He Traveled More Than 10,000 Miles For Treatment

Eason Yang was diagnosed with testicular cancer and traveled from Beijing, China to seek care from IU Health’s Dr. Lawrence Einhorn.

There’s a gold Mylar balloon banner announcing the occasion: “Happy Birthday.” In front of it stands a smiling Eason Yang, his wife of six years, Chloe Zhang beside him, holding their two-year-old daughter Piaopiao.

What isn’t known about the picture is that Yang was over-the-moon to be part of Piaopiao’s birthday. Her name is the Mandarin word for “beautiful.” And for Yang, that beauty is beyond his imagination. Every day is a blessing.

She was born January 7 – a day after Yang ‘s surgery for testicular cancer. He missed the birth. It’s painful for him to talk about. It’s difficult for him to grasp his life before his diagnosis and focus on life now.

A graphic artist and former marketing designer for Uber in Beijing, China this father traveled to Indiana twice seeking treatment for his diagnosis. His parents Shiqiang and Iaoqin Yang joined him during his recent month-long stay. His wife and daughter will meet him in California where he will remain indefinitely.  The distance – a little more than 2,000 miles from Indiana – is closer than his home in Beijing, some 10,000 miles away.

“I told Dr. Einhorn, ‘I want to be close to you. Psychologically it makes me feel safe,’” said Yang, who learned of Dr. Lawrence Einhorn by researching doctors throughout the world. Dr. Einhorn is known for successful treatment of testicular cancer – germ cell tumors – using a mix of high does chemotherapies and peripheral stem cell transplant.

It was the last day of 2016 when Yang was diagnosed.

“I felt something was wrong. One of my testicles was hard as a rock. I went to the hospital the next day. I did a urology work up first. They checked my testis and got an 80 percent diagnosis. At first I couldn’t believe it so I went to three of four other hospitals,” said Yang. Testicular cancer is rare, but one of the most common cancers in American males between the ages of 15 and 35. Symptoms include a lump or enlargement in either testicle; a feeling of heaviness in the scrotum; a dull ache in the abdomen or groin; and sometimes back pain.

After surgery, Yang was told his tumor markers were high so he went through six rounds of chemotherapy. Things seemed to be back to normal. Then three months later, he had a re-occurrence.
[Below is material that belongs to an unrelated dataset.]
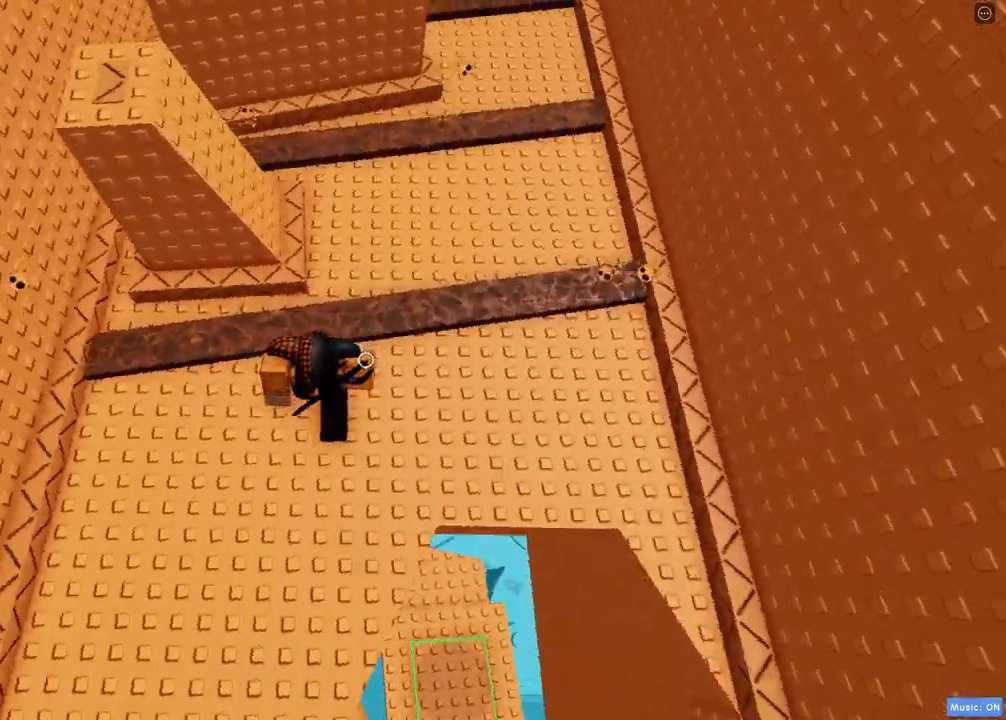
{"keys": ["space", "w"], "events": [[17, "space", "down"], [217, "space", "up"], [500, "space", "down"]]}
“My whole world collapsed and I was getting mixed messages from my doctors. I lacked confidence. Even in the hospital that is known for treating cancer patients, it’s sometimes very chaotic – like going to Wal-Mart on Black Friday. It just didn’t feel like I was getting the best care,” said Yang. “It sounds like easy treatment but I think besides all the chemotherapy and surgeries, the biggest thing that happened to me and my family is fear. It’s something we never dealt with our whole life and hopefully don’t have to deal with it again in the future.”
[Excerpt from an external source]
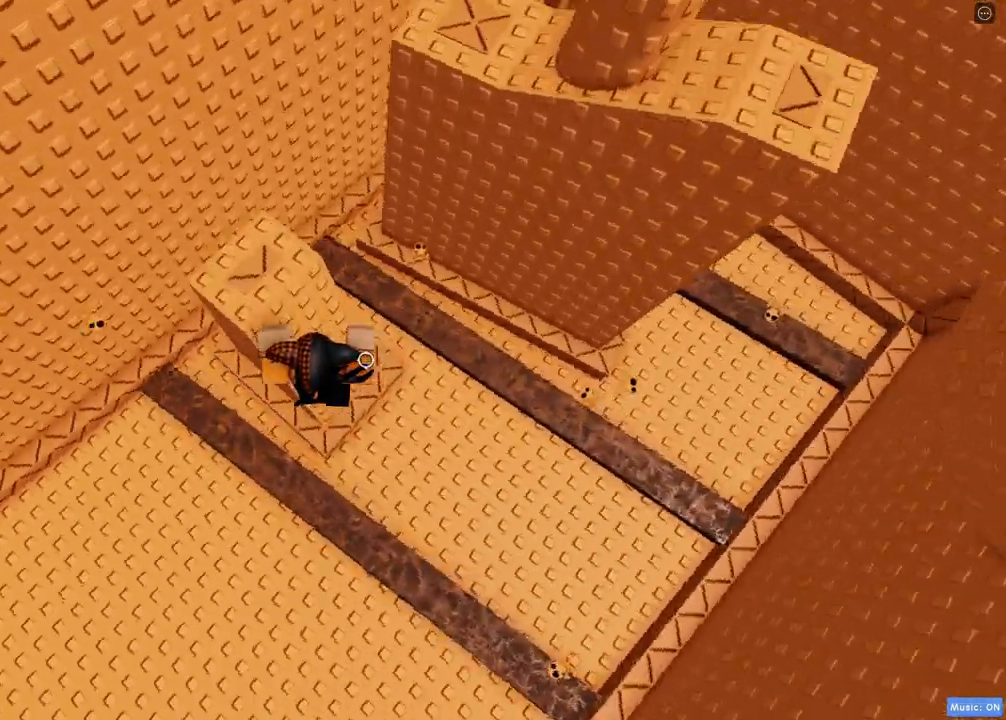
{"keys": ["w"], "events": [[50, "w", "up"], [183, "w", "down"], [200, "space", "up"]]}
His first call to IU Health was to Maria Siddons, a clinical coordinator with destination services. From that first conversation, Yang said he felt more at ease, like he was heading in the right direction for his treatment options.

“I didn’t make the decision immediately. I talked to Maria, and Dr. Einhorn reviewed my records and told me what he recommended – high dose chemo and stem cell transplant. I worried about how far I could travel and I also hesitated because of the cost,” said Yang. After another round of high-dose chemotherapy, Yang said he continued to lack confidence in the hospital and providers.

In April he came to IU Health.

“I had no choice. I needed a back up plan if I had another reoccurrence. I felt like the doctors in China weren’t as experienced as here. Just talking to doctors here gave me the assurance that I was in the right hands. It was a question of ‘what if it returns. What are the next options?” said Yang.

Those options began in September. He returned to Indiana for surgery to remove infected lymph nodes.

“I would tell other men that they need to take care of things as soon as possible. It’s not something you can avoid or ignore. You have to do something. Do your research,” said Yang. “I wasn’t 100 percent confident with my doctors and I began reading papers by Dr. Einhorn and his team. I do whatever he tells me to do. He’s spent his life researching and I trust him.”

— By T.J. Banes, Associate Senior Journalist at IU Health.